De acordo com o relato da defesa, em seu julgamento, registrado por Platão, Sócrates escolheu a morte a ter de encarar uma vida de ignorância, recusando-se assim a fugir ou a renegar sua vocação filosófica para salvar sua vida, daí a frase “A vida irrefletida não vale a pena ser vivida”. O filósofo tomou um cálice de cicuta (veneno extraído de uma planta que paralisa gradualmente o corpo), morrendo assim envenenado, rodeado por seus amigos, em 399 a.C.

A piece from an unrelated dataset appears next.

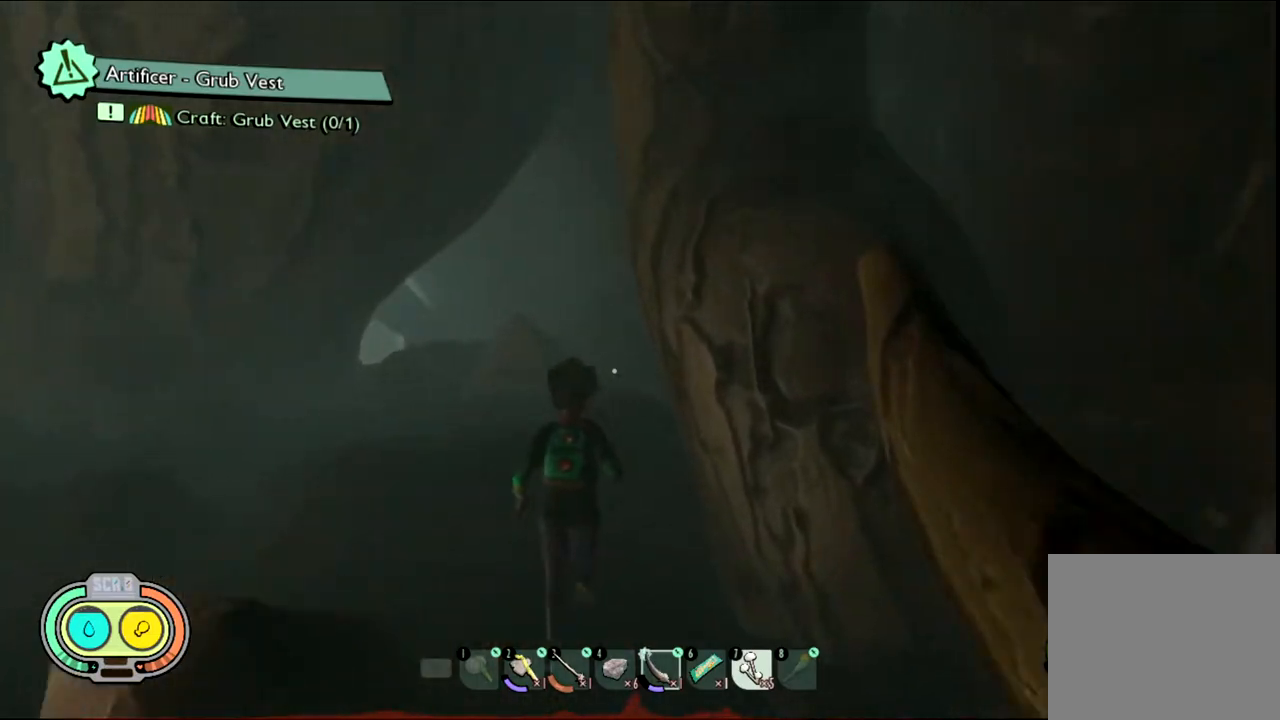
{"keys": ["shift", "w"], "mouse": [], "events": []}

Após sua morte, seu discípulo Platão condenou a democracia, pois esse julgamento lhe mostrou que ela – a democracia –  poderia calar a verdade tanto quanto a tirania.

A Apologia de Sócrates pode ser considerada como um dos melhores escritos da literatura platônica. Ao final de seu último discurso disse que encerraria por ali, pois já era tempo de ele morrer e os demais continuarem suas vidas, sendo Zeus o único a saber quem estaria melhor.

“É a hora de irmos: eu para a morte, vós para as vossas vidas; quem terá a melhor sorte? Só os Deuses sabem.”

No final, pelo menos, duas questões ficam fervilhando na cabeça do leitor: A primeira questão é se as palavras que Platão "coloca" na boca de Sócrates seriam as mesmas proferidas perante o Tribunal de Atenas ou na verdade refletem o pensamento de Platão em relação às injustiças sofridas por seu mestre?

A outra pergunta é sobre quem efetivamente teve destino melhor: O filósofo que partiu para uma outra dimensão e assim garantiu a integridade da sua dignidade intelectual e moral ou os seus discípulos que permaneceram, mas sob controle ideológico da sociedade ateniense?